津軽三味線の演奏に使われる楽器と演奏スタイル

 

三味線という楽器

 

 三味線とは、太さが違う三本の糸を爪弾き、または撥(ばち)で弾くことによって音を奏でる楽器の総称で、別名「三弦」とも呼ばれます。

 元々の原型は中近東の弦楽器で、これがシルクロードを経由して中国に伝わったという説があり、中国では11世紀以降に三弦があらわれ、琉球(現在の沖縄県)へともたらされました。沖縄ではこの楽器を「三線(サンシン)」、または蛇の皮を用いて作られることから「蛇皮線(じゃびせん)」と呼び、爪弾きで演奏します。

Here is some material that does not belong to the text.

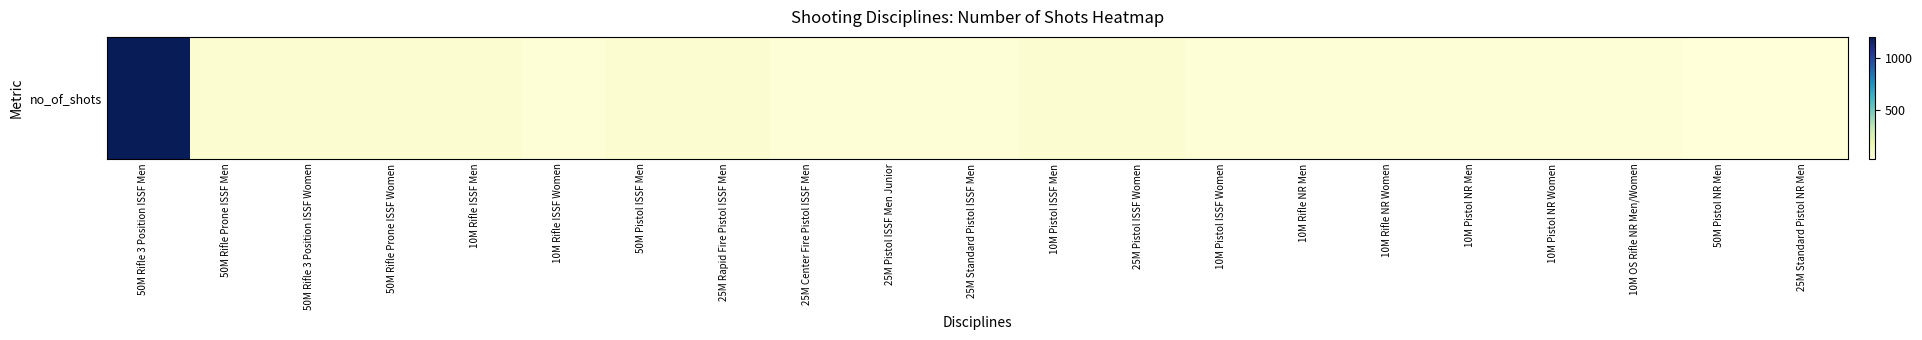

What is the sum of the values at 50M Pistol ISSF Men and 10M OS Rifle NR Men/Women?

100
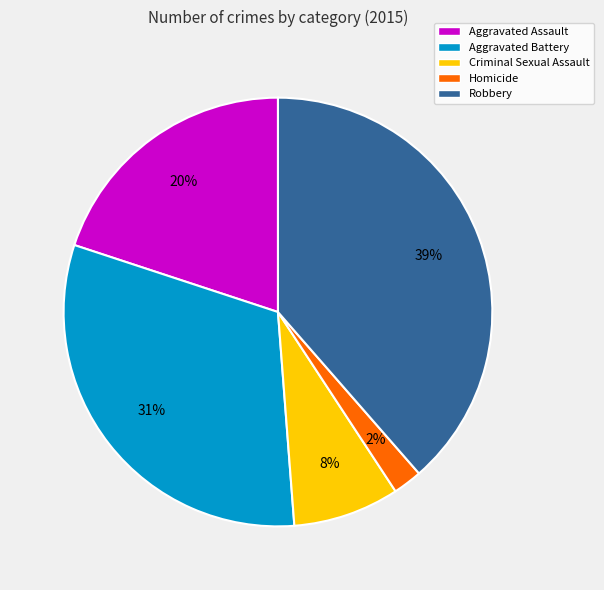

To the nearest percent, what portion does Criminal Sexual Assault represent?

8%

 その後、室町末期(1560年前後)に琉球から堺港に伝わったこの楽器は、「三味線」と呼ばれるようになり、琵琶法師たちのアイデアによって様々な改良が加えられました。その一例として、より大きな音を出すことが可能な撥(バチ)弾きの登場や、日本本土に蛇が少なかったことから、胴の部分に張られる蛇皮に代わって犬皮や猫皮が用いられるようになったことが挙げられます。

 

 三味線は棹の太さによって「太棹三味線」「中棹三味線」「細棹三味線」の三種類に大別することができますが、さらに種目や流派などによって使用する撥の大きさや重さ、材質、音階、音質などが異なります。また、個人の好みや曲目によっても異なる場合があります。

 

津軽三味線演奏の特徴

 

 津軽三味線や人形浄瑠璃の伴奏(義太夫以外の流派は中棹三味線を使用)、浪曲の伴奏には、太棹三味線が使われ、特に津軽三味線は現在、太棹の中でも大型の「津軽三味線」を小ぶりの撥を用いて演奏するという特徴があります。元来、三味線は(撥)弦楽器ですが、津軽三味線の場合は、バチで激しく打ちつける打楽器的な要素が加わります。太棹三味線は、深く重みのある音色でかなりの大音量を奏することができるので、迫力のある演奏も可能です。

 

 また、最も大きな特徴は、先にも記述したように、それぞれの曲に基本となるリズムあるものの、アドリブで演奏されることです。津軽三味線にはいわゆる「正調」がありません。それは、ジャズのように奏者の個性や感情をアドリブで表現できる柔軟性や創造性のある音楽だからです。

 津軽三味線は、芸人同士の互いの競争の中で磨かれ、現在のようなスタイルに至っており、今も進化の途上にあるといえます。